First example of syntactic analysis of a program (viewed as a data).
• Syntax of Lambda calculus:
```<exp> ::= <varref>
| (lambda (<var>) <exp>)
| (<exp> <exp>)
```
• Free vs. bound variables:
variable is bound in an expression if it refers to a formal parameter introduced in the expression.
• Definition:
A variable x occurs free in an expression E if and only if:
• E is a variable reference and E is the same as x; or
• E is of the form (E1 E2) and x occurs free in E1 or E2; or
• E is of the form (lambda (y) E'), where y is different from x and x occurs free in E'.
```(define varref? symbol?)
(define vardecl? symbol?)
(define application? (lambda (e) (and (list? e) (= (length e) 2))))
(define lambda?
(lambda (e) (and (list? e)
(= (length e) 3)
(eq? (car e) 'lambda)
(list? (second e))
(= (length (second e)) 1)
(vardecl? (car (second e))))))
(define operator car)

(define free-vars
(lambda (exp)
(cond ((varref? exp) (list exp))
((application? exp)
(let ((e1 (operator exp))
(e2 (operand exp)))
(union (free-vars e1) (free-vars e2))))
((lambda? exp)
(let ((var (var exp))
(body (body exp)))
(remove var (free-vars body)))))))
```
• Scope:
Scope of a variable declaration = Region in which references to the variable refer to the declaration. In lexically scoped languages, scope can be determined statically (by inspection of code of program).

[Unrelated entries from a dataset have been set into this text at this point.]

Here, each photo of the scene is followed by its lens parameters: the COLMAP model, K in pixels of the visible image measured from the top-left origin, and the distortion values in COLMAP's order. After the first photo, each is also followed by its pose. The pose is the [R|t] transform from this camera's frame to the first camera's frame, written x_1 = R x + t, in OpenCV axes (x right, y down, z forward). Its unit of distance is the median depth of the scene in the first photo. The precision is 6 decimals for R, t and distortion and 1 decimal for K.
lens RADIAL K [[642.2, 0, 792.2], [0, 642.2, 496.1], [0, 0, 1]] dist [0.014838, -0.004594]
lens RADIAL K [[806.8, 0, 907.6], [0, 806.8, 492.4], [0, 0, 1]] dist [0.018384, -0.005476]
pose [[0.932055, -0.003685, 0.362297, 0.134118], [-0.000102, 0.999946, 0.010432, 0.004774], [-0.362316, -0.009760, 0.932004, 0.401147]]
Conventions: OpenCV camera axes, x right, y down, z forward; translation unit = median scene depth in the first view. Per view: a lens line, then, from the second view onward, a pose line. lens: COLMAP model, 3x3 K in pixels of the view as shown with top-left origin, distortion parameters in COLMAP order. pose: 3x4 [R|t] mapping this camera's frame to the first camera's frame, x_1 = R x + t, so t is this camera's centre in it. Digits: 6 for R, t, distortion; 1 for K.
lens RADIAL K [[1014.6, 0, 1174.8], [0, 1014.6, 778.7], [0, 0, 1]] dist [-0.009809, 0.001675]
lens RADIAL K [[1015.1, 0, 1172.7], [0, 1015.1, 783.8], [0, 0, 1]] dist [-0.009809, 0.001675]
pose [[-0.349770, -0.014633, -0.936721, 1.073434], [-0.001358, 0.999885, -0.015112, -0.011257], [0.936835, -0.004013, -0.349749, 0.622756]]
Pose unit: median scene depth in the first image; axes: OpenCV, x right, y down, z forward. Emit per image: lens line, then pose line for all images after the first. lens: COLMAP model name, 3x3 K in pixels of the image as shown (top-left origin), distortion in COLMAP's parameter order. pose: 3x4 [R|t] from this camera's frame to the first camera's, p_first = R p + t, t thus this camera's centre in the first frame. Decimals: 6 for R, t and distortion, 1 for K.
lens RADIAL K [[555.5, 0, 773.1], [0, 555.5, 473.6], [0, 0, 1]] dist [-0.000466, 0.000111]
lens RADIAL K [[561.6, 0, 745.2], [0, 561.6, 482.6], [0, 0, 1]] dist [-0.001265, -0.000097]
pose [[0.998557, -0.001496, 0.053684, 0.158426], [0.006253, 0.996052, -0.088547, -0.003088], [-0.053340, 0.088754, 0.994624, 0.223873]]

• Holes in the scope of a variable:
```> (define x
(lambda (x)
(map (lambda (x) (+ x 1)) x)))
> (x '(1 2 3))
(2 3 4)
```
• Lexical Address of a variable:
Definition:
• Depth of a varref: how many "contours" (lambda expressions) are crossed from varref to its declaration (as an arg in a lambda).
• Position: if allow more than one var per lambda, position of var within its binding lambda-list (starts at 0).
The pair (depth, position) is sufficient to link any varref to its declaration. Note a varref as `(v : d p)`.
```(lambda (x y)
((lambda (a)
(x (a y)))
x))

(lambda (x y)
((lambda (a)
((x : 1 0) ((a : 0 0) (y : 1 1))))
(x : 0 0)))
```
In fact, names of variables are not needed!
```(lambda 2
((lambda 1
((: 1 0) ((: 0 0) (: 1 1))))
(: 0 0)))
```
Note that the following expression is impossible:
```(lambda (a)
(lambda (a)
(a : 1 0)))
```
• Alpha-conversion: Renaming Variables, Name Capture
Since names of variables are not necessary, can replace them. `(lambda (x) x)` is always the same function whatever name is used for `x`. General program transformation: rename formal parameters. But must be careful of 2 problems:
• Do not use as a new name the name of a free variable in the body of the lambda expression:
```  (lambda (x) (cons x '()))
```
is different from:
```  (lambda (cons) (cons cons '()))
```
• Second problem is when dealing with holes in the scope of the replaced variable:
```  (lambda (x)
((lambda (x) (cons x '()))
(cons x '())))
```
may be transformed to:
```  (lambda (y)
((lambda (x) (cons x '()))   ;; KEEP x in the body
(cons y '())))
```
but should NOT be transformed to:
```  (lambda (y)
((lambda (x) (cons y '()))
(cons y '())))
```
Proper definition of alpha-conversion:
`exp[y/x]`: `exp` with `y` for `x`. Replace all free occurrences of variable x with variable y.